__ABOUT THIS EXERCISE__
With the pictures left out, transcribe exactly the lines from the one with "trong cái nhìn" through the end of the data.

Start of INPUT DATA

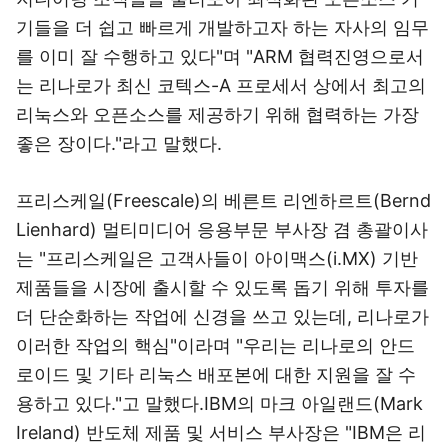
기들을 더 쉽고 빠르게 개발하고자 하는 자사의 임무
를 이미 잘 수행하고 있다"며 "ARM 협력진영으로서
는 리나로가 최신 코텍스-A 프로세서 상에서 최고의
리눅스와 오픈소스를 제공하기 위해 협력하는 가장
좋은 장이다."라고 말했다.
프리스케일(Freescale)의 베른트 리엔하르트(Bernd
Lienhard) 멀티미디어 응용부문 부사장 겸 총괄이사
는 "프리스케일은 고객사들이 아이맥스(i.MX) 기반
제품들을 시장에 출시할 수 있도록 돕기 위해 투자를
더 단순화하는 작업에 신경을 쓰고 있는데, 리나로가
이러한 작업의 핵심"이라며 "우리는 리나로의 안드
로이드 및 기타 리눅스 배포본에 대한 지원을 잘 수
용하고 있다."고 말했다.IBM의 마크 아일랜드(Mark
Ireland) 반도체 제품 및 서비스 부사장은 "IBM은 리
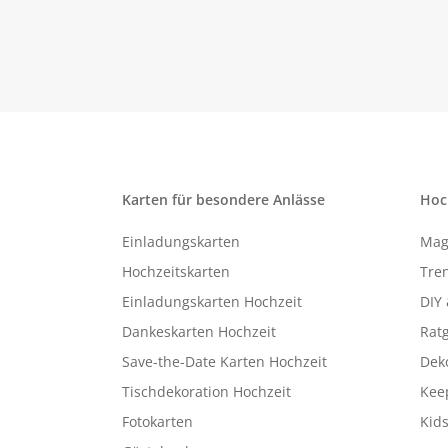
Karten für besondere Anlässe
Hoc
Einladungskarten
Mag
Hochzeitskarten
Tren
Einladungskarten Hochzeit
DIY 
Dankeskarten Hochzeit
Rat
Save-the-Date Karten Hochzeit
Deko
Tischdekoration Hochzeit
Kee
Fotokarten
Kids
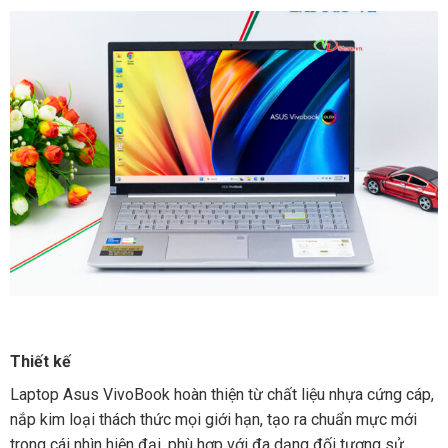
Thiết kế
Laptop Asus VivoBook hoàn thiện từ chất liệu nhựa cứng cáp,
nắp kim loại thách thức mọi giới hạn, tạo ra chuẩn mực mới
trong cái nhìn hiện đại, phù hợp với đa dạng đối tượng sử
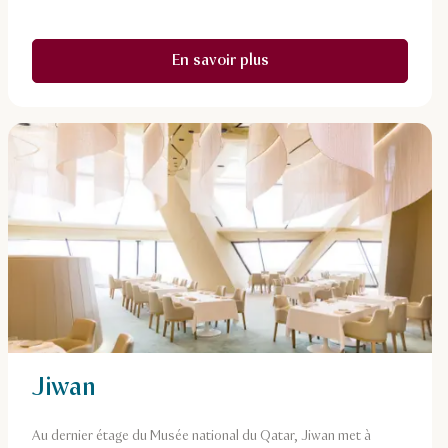
En savoir plus
Jiwan
Au dernier étage du Musée national du Qatar, Jiwan met à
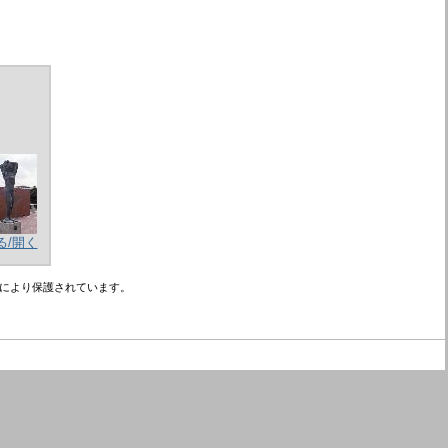
る/開く
により保護されています。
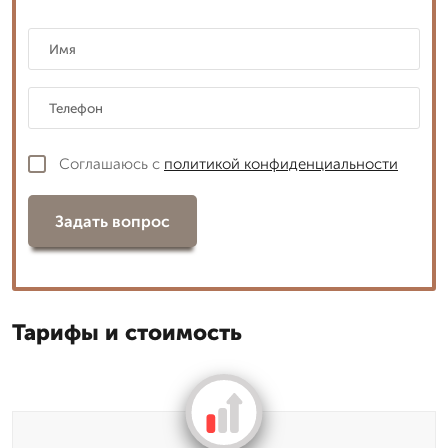
Соглашаюсь с
политикой конфиденциальности
Задать вопрос
Тарифы и стоимость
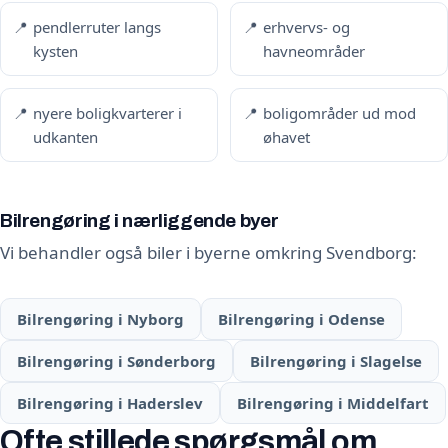
pendlerruter langs
erhvervs- og
kysten
havneområder
nyere boligkvarterer i
boligområder ud mod
udkanten
øhavet
Bilrengøring i nærliggende byer
Vi behandler også biler i byerne omkring Svendborg:
Bilrengøring i Nyborg
Bilrengøring i Odense
Bilrengøring i Sønderborg
Bilrengøring i Slagelse
Bilrengøring i Haderslev
Bilrengøring i Middelfart
Ofte stillede spørgsmål om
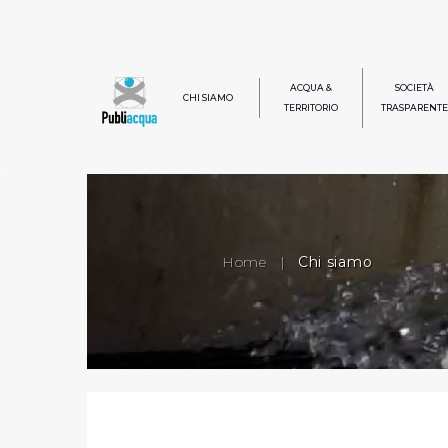
ACQUA &
SOCIETÀ
CHI SIAMO
TERRITORIO
TRASPARENTE
Home
|
Chi siamo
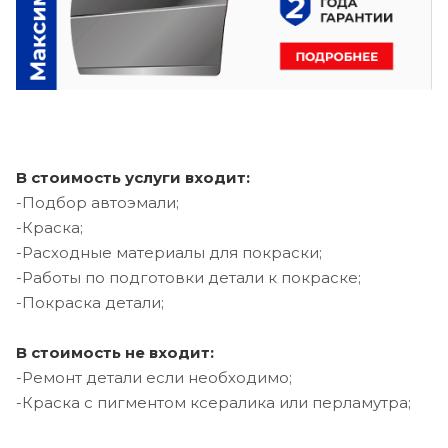
В стоимость услуги входит:
-Подбор автоэмали;
-Краска;
-Расходные материалы для покраски;
-Работы по подготовки детали к покраске;
-Покраска детали;
В стоимость не входит:
-Ремонт детали если необходимо;
-Краска с пигментом ксералика или перламутра;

End of INPUT DATA

__TASK RESPONSE__
trong cái nhìn hiện đại, phù hợp với đa dạng đối tượng sử
En savoir plus
Jiwan
Au dernier étage du Musée national du Qatar, Jiwan met à
る/開く
により保護されています。
Соглашаюсь с
политикой конфиденциальности
Задать вопрос
Тарифы и стоимость
pendlerruter langs
erhvervs- og
kysten
havneområder
nyere boligkvarterer i
boligområder ud mod
udkanten
øhavet
Bilrengøring i nærliggende byer
Vi behandler også biler i byerne omkring Svendborg:
Bilrengøring i Nyborg
Bilrengøring i Odense
Bilrengøring i Sønderborg
Bilrengøring i Slagelse
Bilrengøring i Haderslev
Bilrengøring i Middelfart
Ofte stillede spørgsmål om
ACQUA &
SOCIETÀ
CHI SIAMO
TERRITORIO
TRASPARENTE
Home
|
Chi siamo
В стоимость услуги входит:
-Подбор автоэмали;
-Краска;
-Расходные материалы для покраски;
-Работы по подготовки детали к покраске;
-Покраска детали;
В стоимость не входит:
-Ремонт детали если необходимо;
-Краска с пигментом ксералика или перламутра;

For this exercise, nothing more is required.